╭─ STORED DATA

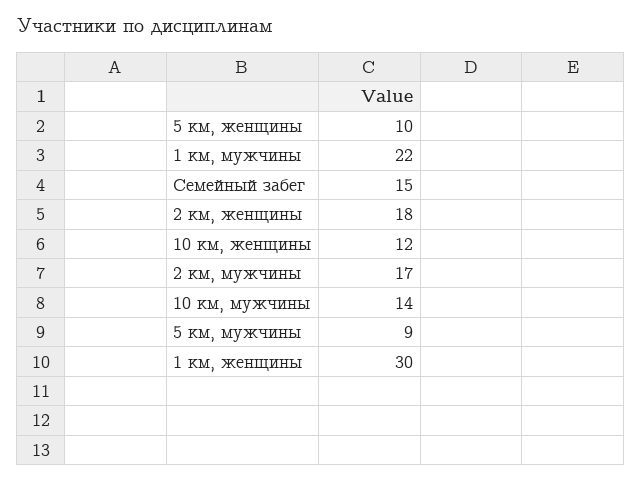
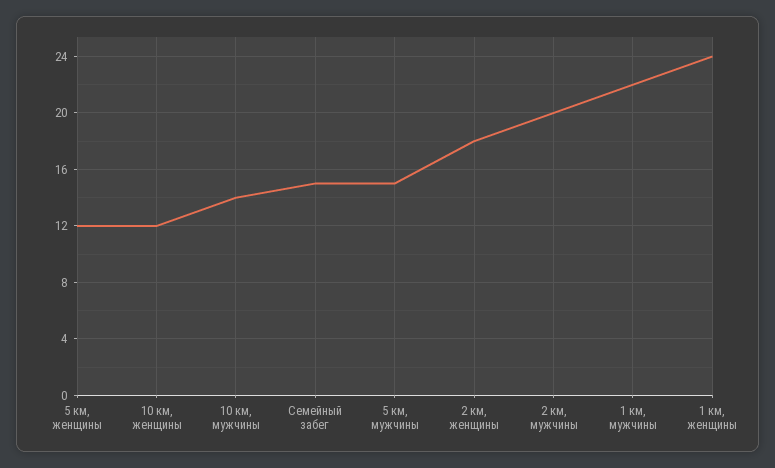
5 км, женщины: 10 -> 12
2 км, мужчины: 17 -> 20
5 км, мужчины: 9 -> 15
1 км, женщины: 30 -> 24

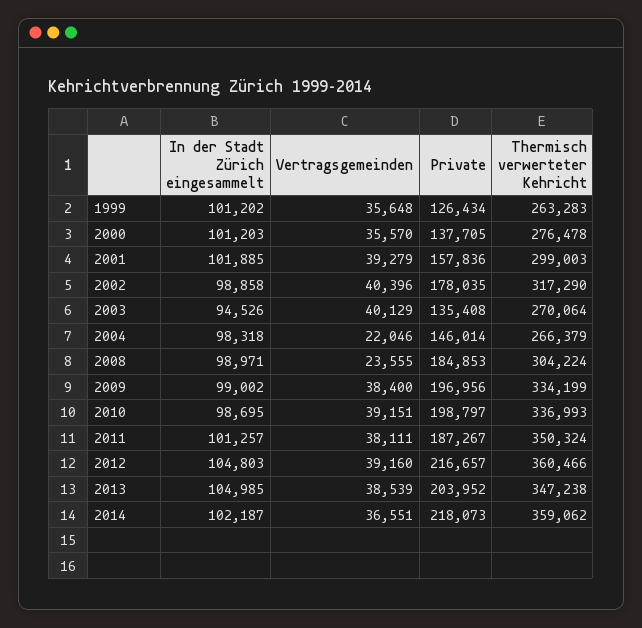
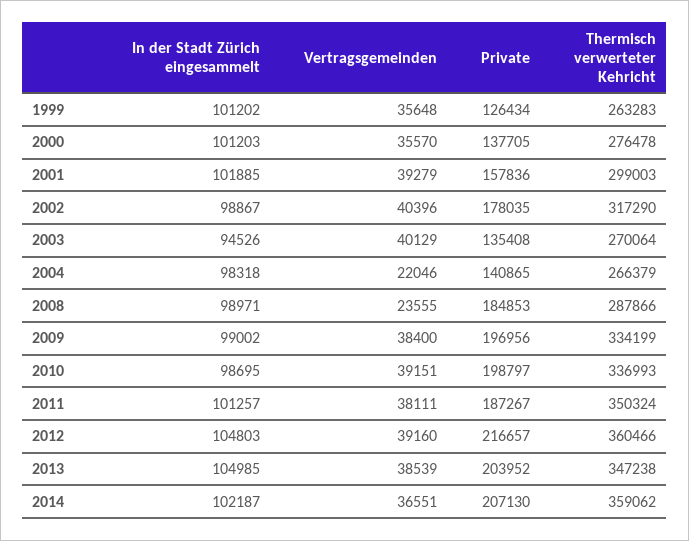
In der Stadt Zürich eingesammelt, 2002: 98858 -> 98867
Private, 2004: 146014 -> 140865
Thermisch verwerteter Kehricht, 2008: 304224 -> 287866
Private, 2014: 218073 -> 207130

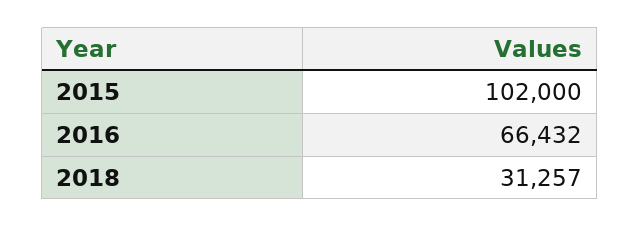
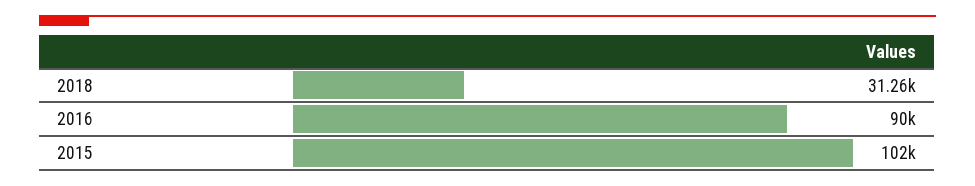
2016: 66432 -> 90000

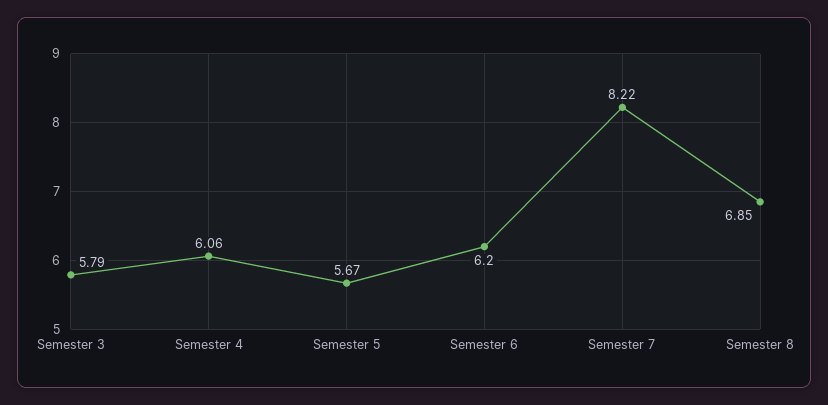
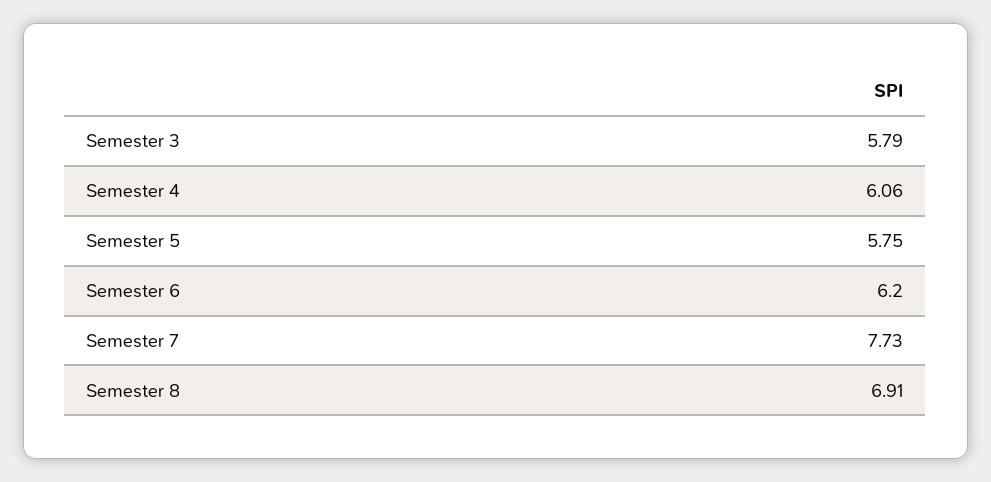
Semester 5: 5.67 -> 5.75
Semester 7: 8.22 -> 7.73
Semester 8: 6.85 -> 6.91

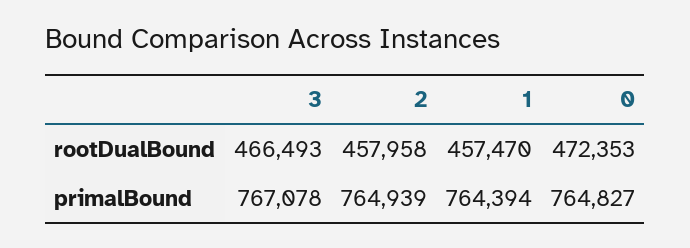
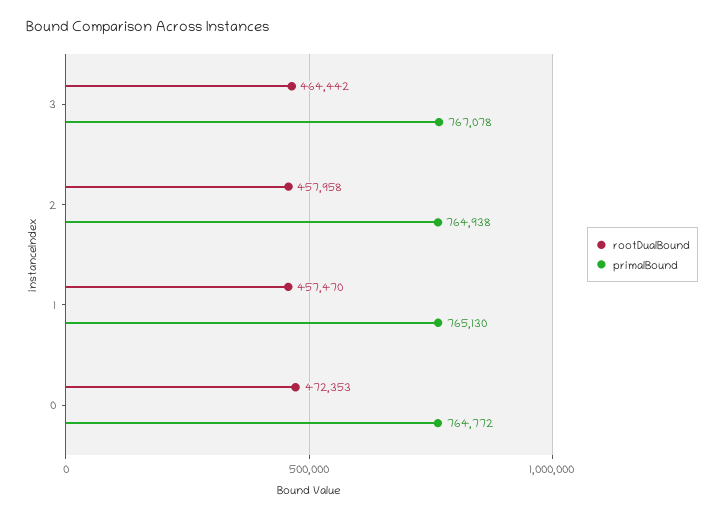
rootDualBound, 3: 466493 -> 464442
primalBound, 2: 764939 -> 764938
primalBound, 1: 764394 -> 765130
primalBound, 0: 764827 -> 764772

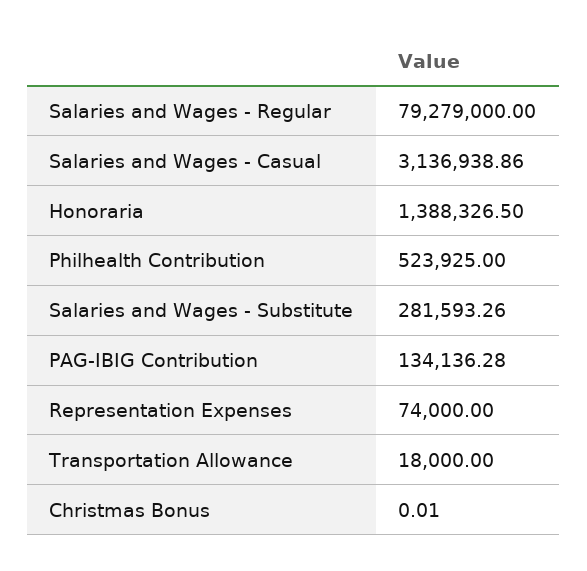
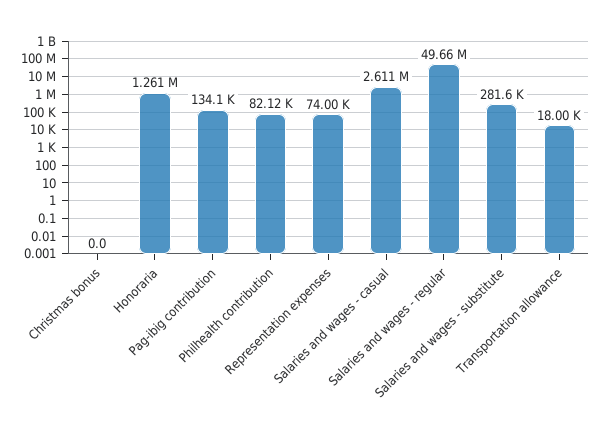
Salaries and Wages - Regular: 79279000 -> 49660000
Salaries and Wages - Casual: 3136938.86 -> 2611000
Honoraria: 1388326.5 -> 1261000
Philhealth Contribution: 523925 -> 82120

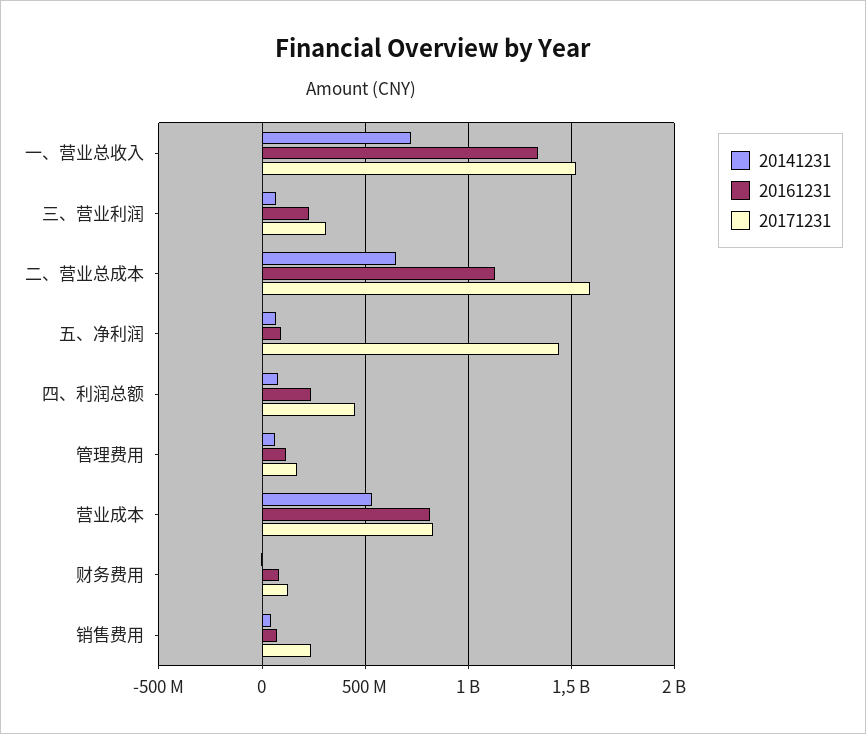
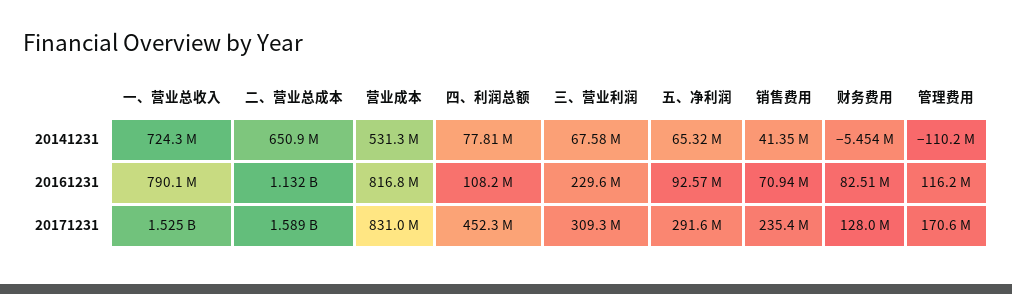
20161231, 一、营业总收入: 1350000000 -> 790100000
20171231, 五、净利润: 1450000000 -> 291600000
20161231, 四、利润总额: 250000000 -> 108200000
20141231, 管理费用: 50000000 -> -110200000

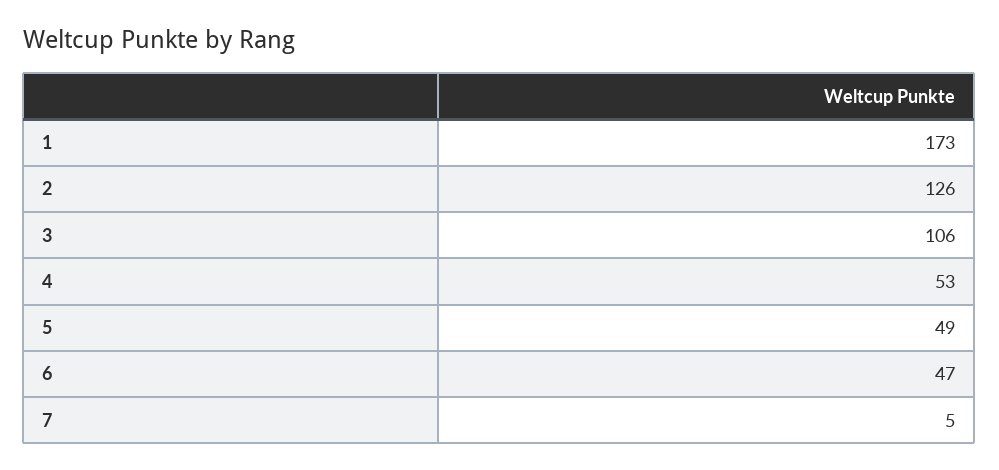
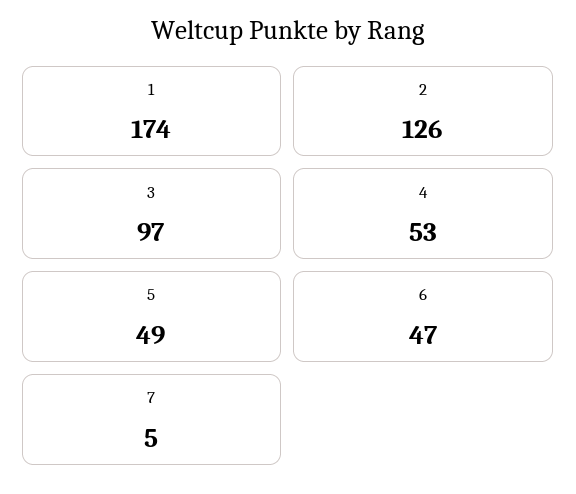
1: 173 -> 174
3: 106 -> 97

╰─

TASK DETAILS:
Starting at the line that holds "primalBound, 2: 764939 -> 764938", repeat every line through the end of the listing exactly as written, skipping any picture.

YOUR RESPONSE:
primalBound, 2: 764939 -> 764938
primalBound, 1: 764394 -> 765130
primalBound, 0: 764827 -> 764772

Salaries and Wages - Regular: 79279000 -> 49660000
Salaries and Wages - Casual: 3136938.86 -> 2611000
Honoraria: 1388326.5 -> 1261000
Philhealth Contribution: 523925 -> 82120

20161231, 一、营业总收入: 1350000000 -> 790100000
20171231, 五、净利润: 1450000000 -> 291600000
20161231, 四、利润总额: 250000000 -> 108200000
20141231, 管理费用: 50000000 -> -110200000

1: 173 -> 174
3: 106 -> 97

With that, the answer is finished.